Code change snippets
□ □ □ □ □ □ □

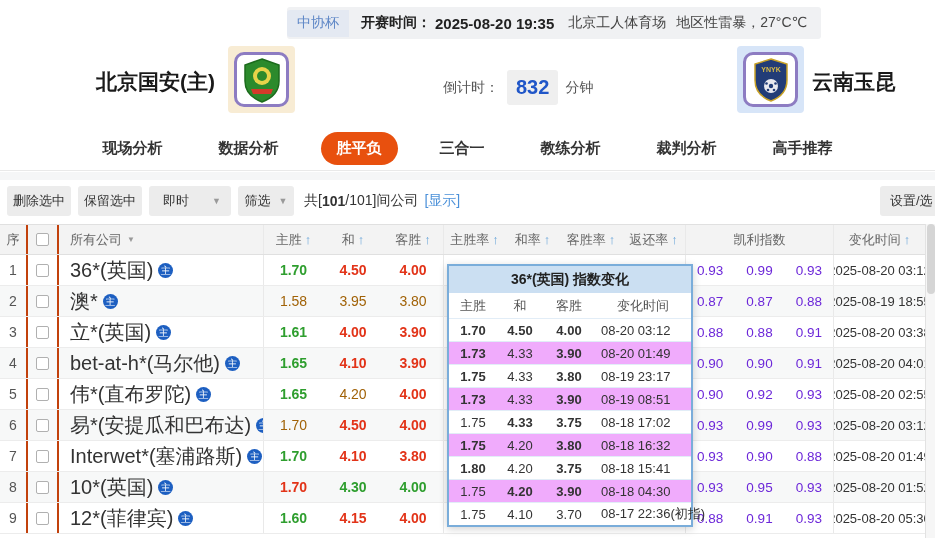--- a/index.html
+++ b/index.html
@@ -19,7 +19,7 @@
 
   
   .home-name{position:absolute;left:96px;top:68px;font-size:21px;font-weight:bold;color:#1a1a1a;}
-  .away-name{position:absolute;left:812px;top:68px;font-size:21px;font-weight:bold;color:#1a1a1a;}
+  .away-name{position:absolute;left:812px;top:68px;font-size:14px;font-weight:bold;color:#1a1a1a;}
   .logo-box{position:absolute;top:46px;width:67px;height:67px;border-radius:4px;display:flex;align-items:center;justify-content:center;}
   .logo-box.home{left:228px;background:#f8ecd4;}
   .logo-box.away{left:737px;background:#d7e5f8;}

□ □ □ □ □ □ □

Without including any picture, restate every entry above exactly.

RESPONSE TO THE TASK:
--- a/index.html
+++ b/index.html
@@ -19,7 +19,7 @@
 
   
   .home-name{position:absolute;left:96px;top:68px;font-size:21px;font-weight:bold;color:#1a1a1a;}
-  .away-name{position:absolute;left:812px;top:68px;font-size:21px;font-weight:bold;color:#1a1a1a;}
+  .away-name{position:absolute;left:812px;top:68px;font-size:14px;font-weight:bold;color:#1a1a1a;}
   .logo-box{position:absolute;top:46px;width:67px;height:67px;border-radius:4px;display:flex;align-items:center;justify-content:center;}
   .logo-box.home{left:228px;background:#f8ecd4;}
   .logo-box.away{left:737px;background:#d7e5f8;}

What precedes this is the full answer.